Rob has a custom Remington 870, and the first of the 20-gauge shotgun loads he shoots is a #3 buck, a 20-pellet load. He’s shooting at a steel popper target about 30 feet away, admittedly farther than would be commonly needed for a home-defense weapon. He holds dead center on the shot but the spread puts a couple of pellets out over the shoulder.


However, with a 20-gauge slug load, Rob doesn’t have to worry about that spread or about missing the target with the lighter load. This is one reason he prefers slugs. Similar to a rifle, he has one point of aim. In any home-defense scenario, if he puts the reticle at the top of the bad guy’s eyebrow line, the slug is going to fall somewhere in the head as long as he does his job. If he puts the reticle on the high center chest area, the slug is going to fall in this vital area.


Rob tries the buckshot again and we can see dirt flying off on the side, so it’s not a fluke. You’re going to lose a few pellets of the buckshot load on a human-size target. Try this during your shotgun training and practice to verify it yourself. Pattern your shotgun and see where the stray pellets go. In Rob’s 870, the pellets are going off to the right.
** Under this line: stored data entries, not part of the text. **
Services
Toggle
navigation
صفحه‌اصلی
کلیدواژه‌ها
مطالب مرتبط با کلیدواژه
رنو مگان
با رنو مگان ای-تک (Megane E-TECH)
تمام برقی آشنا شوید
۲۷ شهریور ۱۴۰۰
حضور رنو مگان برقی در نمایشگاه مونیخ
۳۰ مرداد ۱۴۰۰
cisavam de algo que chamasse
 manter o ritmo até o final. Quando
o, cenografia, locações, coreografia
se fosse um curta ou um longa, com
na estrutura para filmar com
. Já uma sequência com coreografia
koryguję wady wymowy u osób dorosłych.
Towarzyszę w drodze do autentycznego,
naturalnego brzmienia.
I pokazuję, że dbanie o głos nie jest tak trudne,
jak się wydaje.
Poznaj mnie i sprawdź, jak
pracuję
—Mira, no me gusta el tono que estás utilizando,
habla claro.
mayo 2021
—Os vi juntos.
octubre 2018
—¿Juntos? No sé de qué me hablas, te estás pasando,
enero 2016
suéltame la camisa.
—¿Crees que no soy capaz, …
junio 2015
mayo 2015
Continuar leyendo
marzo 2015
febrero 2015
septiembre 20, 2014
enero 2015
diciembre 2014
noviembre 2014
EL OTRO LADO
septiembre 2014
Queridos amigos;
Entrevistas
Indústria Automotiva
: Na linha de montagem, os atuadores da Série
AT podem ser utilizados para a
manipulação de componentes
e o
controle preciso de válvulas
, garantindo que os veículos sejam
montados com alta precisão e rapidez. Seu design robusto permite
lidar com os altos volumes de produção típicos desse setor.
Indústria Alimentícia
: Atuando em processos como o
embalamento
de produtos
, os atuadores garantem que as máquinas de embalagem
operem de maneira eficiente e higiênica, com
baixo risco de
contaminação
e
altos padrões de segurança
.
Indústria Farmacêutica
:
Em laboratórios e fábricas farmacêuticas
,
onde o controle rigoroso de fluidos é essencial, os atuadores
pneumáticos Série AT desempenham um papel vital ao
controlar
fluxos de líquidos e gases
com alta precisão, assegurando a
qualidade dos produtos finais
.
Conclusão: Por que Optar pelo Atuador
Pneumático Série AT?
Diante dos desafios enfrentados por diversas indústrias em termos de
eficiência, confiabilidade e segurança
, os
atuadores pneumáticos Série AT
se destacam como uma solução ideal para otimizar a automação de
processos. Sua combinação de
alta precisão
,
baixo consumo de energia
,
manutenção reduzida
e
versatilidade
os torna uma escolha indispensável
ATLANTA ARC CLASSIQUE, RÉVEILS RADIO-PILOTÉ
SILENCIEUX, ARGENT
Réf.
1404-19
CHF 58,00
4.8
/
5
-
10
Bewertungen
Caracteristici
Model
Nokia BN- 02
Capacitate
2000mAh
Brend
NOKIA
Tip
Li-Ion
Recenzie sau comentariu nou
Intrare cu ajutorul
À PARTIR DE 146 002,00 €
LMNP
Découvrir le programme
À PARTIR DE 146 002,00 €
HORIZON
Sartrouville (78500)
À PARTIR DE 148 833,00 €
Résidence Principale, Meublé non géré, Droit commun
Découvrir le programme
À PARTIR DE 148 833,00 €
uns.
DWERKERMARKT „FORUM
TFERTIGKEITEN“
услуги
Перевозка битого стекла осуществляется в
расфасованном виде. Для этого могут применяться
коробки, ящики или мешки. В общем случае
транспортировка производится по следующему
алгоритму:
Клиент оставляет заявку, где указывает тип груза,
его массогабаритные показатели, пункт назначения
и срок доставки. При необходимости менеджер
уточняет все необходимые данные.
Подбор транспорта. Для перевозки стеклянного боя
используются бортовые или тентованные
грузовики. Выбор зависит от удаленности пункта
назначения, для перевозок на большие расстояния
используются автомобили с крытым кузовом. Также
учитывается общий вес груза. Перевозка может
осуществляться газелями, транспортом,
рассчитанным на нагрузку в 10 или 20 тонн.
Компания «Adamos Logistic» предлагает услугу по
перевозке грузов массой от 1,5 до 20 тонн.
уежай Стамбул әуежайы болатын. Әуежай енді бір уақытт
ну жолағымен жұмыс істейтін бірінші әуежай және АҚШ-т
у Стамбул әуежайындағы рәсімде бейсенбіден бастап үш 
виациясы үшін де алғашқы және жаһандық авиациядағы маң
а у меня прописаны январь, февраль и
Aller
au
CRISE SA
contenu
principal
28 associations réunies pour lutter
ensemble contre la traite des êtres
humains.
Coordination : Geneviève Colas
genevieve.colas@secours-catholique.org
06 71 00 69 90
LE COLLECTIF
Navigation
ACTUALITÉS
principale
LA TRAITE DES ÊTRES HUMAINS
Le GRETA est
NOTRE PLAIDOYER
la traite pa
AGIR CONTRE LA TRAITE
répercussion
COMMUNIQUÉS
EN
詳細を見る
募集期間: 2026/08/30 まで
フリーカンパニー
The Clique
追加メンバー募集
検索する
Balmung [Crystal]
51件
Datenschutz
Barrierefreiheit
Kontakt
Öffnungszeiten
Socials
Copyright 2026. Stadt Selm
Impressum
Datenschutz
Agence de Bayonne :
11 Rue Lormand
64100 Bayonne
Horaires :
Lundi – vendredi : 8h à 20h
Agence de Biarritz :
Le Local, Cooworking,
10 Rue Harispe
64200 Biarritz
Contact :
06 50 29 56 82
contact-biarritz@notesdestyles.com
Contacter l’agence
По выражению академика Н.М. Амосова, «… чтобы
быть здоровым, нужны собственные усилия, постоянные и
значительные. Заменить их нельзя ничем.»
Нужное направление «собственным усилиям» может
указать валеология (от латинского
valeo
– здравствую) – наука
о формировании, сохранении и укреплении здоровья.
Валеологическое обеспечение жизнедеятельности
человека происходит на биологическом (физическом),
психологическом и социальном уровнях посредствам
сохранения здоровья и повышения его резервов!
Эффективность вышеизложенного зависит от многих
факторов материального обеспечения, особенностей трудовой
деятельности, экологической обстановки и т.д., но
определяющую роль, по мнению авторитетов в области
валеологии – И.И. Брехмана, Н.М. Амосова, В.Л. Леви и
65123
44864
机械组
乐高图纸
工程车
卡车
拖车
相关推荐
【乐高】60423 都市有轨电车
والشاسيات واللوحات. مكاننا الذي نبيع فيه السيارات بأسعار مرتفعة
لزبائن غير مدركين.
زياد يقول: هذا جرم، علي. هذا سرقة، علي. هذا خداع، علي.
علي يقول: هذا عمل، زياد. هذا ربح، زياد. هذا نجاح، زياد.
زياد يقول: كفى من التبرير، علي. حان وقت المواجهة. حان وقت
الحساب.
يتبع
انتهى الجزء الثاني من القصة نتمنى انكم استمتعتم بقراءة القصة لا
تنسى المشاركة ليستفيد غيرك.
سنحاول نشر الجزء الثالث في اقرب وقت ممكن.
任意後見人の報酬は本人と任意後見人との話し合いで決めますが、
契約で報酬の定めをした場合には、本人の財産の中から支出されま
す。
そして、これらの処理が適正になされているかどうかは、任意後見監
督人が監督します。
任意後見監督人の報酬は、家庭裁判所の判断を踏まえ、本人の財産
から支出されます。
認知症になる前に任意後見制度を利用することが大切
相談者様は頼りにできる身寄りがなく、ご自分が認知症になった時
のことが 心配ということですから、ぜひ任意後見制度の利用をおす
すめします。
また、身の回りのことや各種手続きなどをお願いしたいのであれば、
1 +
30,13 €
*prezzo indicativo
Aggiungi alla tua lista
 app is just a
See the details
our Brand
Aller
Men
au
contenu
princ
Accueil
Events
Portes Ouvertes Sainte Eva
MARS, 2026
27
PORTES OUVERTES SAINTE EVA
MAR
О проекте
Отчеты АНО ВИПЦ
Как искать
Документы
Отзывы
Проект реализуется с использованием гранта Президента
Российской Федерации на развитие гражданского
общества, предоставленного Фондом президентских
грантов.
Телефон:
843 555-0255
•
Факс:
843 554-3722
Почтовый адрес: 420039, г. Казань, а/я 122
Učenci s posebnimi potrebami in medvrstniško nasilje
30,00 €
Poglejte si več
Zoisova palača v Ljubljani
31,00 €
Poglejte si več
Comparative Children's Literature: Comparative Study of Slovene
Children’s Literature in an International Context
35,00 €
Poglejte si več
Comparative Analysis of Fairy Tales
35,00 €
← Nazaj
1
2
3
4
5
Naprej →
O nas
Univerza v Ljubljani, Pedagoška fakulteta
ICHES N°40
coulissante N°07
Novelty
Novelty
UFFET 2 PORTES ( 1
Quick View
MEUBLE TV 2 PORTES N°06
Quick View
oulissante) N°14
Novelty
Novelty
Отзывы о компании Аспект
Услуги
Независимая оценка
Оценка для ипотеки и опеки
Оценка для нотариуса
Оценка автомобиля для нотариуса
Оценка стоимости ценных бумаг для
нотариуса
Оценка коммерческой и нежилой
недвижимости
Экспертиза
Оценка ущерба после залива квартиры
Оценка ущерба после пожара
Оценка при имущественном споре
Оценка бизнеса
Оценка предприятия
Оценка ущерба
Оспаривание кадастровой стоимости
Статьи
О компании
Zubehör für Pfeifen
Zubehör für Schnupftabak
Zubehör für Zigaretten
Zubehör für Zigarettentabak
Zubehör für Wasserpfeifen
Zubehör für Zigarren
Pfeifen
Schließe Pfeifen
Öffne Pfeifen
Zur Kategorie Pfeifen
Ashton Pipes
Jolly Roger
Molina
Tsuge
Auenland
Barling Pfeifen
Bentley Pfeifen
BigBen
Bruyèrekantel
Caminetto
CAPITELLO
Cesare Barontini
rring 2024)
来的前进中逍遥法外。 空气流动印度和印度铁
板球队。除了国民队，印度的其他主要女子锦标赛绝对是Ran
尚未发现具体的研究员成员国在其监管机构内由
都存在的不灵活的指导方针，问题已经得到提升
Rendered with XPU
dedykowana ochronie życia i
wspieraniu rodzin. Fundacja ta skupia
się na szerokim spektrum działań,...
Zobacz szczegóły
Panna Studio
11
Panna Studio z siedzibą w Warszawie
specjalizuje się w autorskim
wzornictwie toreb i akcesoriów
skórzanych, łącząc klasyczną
With 20-gauge shotgun loads, one concern with slugs is overpenetration. Rob uses the Winchester Defender segmented slug (available in 12 and 20 gauge), which breaks into three parts and generally stops at about 15 inches of penetration, exactly where we want it. So with this specific load, overpenetration is not an issue. In addition, a 20-gauge slug is less likely to overpenetrate.